Just 12 percent of businesses planned social media strategies beyond next year and just 34 percent say their companies have developed clear metrics to connect their social media activity to goals like profit growth, said the survey, by management consultancy Altimeter Group. Meanwhile only 52 percent of those surveyed agreed with the statement “Top executives are informed, engaged, and aligned with our social strategy.”

Even for deep-pocketed corporations, social-media spending remains quite light, according to Altimeter Group survey of around 700 corporate social strategists.
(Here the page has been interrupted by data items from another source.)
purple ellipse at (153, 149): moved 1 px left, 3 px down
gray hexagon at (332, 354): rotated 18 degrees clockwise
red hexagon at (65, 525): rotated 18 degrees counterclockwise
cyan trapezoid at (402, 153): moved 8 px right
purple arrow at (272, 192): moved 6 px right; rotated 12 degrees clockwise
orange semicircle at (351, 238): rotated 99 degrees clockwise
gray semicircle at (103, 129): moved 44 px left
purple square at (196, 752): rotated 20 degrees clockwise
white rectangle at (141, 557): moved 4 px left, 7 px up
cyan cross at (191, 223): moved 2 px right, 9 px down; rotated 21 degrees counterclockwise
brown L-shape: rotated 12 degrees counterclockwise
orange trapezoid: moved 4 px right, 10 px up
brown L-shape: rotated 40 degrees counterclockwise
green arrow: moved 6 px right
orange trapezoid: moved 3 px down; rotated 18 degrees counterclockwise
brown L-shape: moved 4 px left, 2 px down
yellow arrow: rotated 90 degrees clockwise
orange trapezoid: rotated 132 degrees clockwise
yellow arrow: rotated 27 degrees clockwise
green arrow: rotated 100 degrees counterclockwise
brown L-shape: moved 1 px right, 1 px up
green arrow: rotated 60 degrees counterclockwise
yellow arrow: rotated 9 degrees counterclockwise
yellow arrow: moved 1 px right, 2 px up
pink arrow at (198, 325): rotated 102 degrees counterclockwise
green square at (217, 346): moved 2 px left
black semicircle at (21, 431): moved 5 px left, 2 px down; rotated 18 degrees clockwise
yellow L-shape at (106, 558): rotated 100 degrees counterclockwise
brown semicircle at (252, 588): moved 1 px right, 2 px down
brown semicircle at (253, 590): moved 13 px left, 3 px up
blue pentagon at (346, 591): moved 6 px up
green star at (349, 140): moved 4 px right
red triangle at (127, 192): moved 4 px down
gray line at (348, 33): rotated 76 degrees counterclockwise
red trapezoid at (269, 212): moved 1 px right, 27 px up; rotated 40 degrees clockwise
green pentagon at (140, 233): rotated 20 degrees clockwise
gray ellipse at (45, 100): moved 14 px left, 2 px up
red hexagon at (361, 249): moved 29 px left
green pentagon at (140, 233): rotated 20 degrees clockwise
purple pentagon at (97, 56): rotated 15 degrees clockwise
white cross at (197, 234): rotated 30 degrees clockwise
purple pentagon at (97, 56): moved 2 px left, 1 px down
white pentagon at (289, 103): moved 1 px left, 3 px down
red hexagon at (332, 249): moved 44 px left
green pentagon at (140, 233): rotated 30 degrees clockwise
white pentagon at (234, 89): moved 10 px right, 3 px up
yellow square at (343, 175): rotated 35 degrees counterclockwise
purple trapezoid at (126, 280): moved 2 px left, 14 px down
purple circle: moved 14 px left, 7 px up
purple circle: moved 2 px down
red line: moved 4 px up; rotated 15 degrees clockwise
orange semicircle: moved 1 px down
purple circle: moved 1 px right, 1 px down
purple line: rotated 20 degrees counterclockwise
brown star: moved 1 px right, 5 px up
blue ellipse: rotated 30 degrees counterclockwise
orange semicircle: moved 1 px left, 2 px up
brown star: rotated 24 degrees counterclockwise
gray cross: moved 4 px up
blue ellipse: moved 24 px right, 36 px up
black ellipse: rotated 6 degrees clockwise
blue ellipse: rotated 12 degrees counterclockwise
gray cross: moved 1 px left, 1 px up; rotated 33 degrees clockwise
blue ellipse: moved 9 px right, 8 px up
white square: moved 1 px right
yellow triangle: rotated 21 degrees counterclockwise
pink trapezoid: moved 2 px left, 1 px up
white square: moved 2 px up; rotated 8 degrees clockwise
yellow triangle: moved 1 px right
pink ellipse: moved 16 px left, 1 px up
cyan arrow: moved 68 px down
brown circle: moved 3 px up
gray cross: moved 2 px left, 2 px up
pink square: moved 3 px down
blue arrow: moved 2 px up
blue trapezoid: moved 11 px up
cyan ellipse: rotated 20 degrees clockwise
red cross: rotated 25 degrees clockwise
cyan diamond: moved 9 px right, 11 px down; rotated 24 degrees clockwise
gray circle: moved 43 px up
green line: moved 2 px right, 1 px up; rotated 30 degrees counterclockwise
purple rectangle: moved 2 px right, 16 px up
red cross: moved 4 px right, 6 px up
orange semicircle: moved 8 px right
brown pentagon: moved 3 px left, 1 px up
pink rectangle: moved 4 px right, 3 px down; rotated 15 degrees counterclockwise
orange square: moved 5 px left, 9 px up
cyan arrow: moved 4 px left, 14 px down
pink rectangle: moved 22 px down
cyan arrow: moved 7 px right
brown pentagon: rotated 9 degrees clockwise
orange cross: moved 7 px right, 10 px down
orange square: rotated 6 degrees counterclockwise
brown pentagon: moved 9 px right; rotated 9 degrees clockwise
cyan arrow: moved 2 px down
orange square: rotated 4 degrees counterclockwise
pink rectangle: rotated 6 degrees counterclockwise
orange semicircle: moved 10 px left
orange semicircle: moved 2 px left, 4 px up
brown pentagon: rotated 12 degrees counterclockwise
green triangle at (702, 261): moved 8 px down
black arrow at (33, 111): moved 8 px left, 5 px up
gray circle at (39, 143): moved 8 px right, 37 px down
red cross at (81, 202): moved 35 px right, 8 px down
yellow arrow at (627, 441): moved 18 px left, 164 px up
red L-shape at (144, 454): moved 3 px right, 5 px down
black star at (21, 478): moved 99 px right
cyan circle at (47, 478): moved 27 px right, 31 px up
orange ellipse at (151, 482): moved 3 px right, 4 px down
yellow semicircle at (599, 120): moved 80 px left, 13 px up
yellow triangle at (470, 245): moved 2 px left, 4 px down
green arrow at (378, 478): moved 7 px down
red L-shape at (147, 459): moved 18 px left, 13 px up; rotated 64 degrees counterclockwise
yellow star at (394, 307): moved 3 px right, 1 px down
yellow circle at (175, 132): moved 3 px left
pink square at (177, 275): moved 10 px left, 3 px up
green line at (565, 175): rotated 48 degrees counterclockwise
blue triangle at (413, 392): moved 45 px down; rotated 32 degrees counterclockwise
Click to enlarge.

Chart: Altimeter Group

The general state of social-media affairs in corporate America was well summarized by Ford Chief Marketing Officer Jim Farley, who told Altimeter, “We’re in the awkward teenage years where we have a strategy but it’s not executed in the same way in all parts of the company.” This sort of flailing is reflected in depressed spending on social media activity in comparison with traditional media (see chart at right).

Altimeter is pushing a vision in which companies progress through six stages of “social business transformation,” from “planning” to “presence” to “engagement” to “formalized” to “strategic” to “converged,“ presumably engaging Altimeter’s services along the way.

Whether or not this six-step journey is precisely how companies will evolve, the long-term potential for social-media giants like Facebook and Twitter seems clear: Most businesses are only just starting to get to the point where they consider spending money on social advertisements, meaning there is still a lot of convincing to do -– and still a lot of potential revenue to be tapped.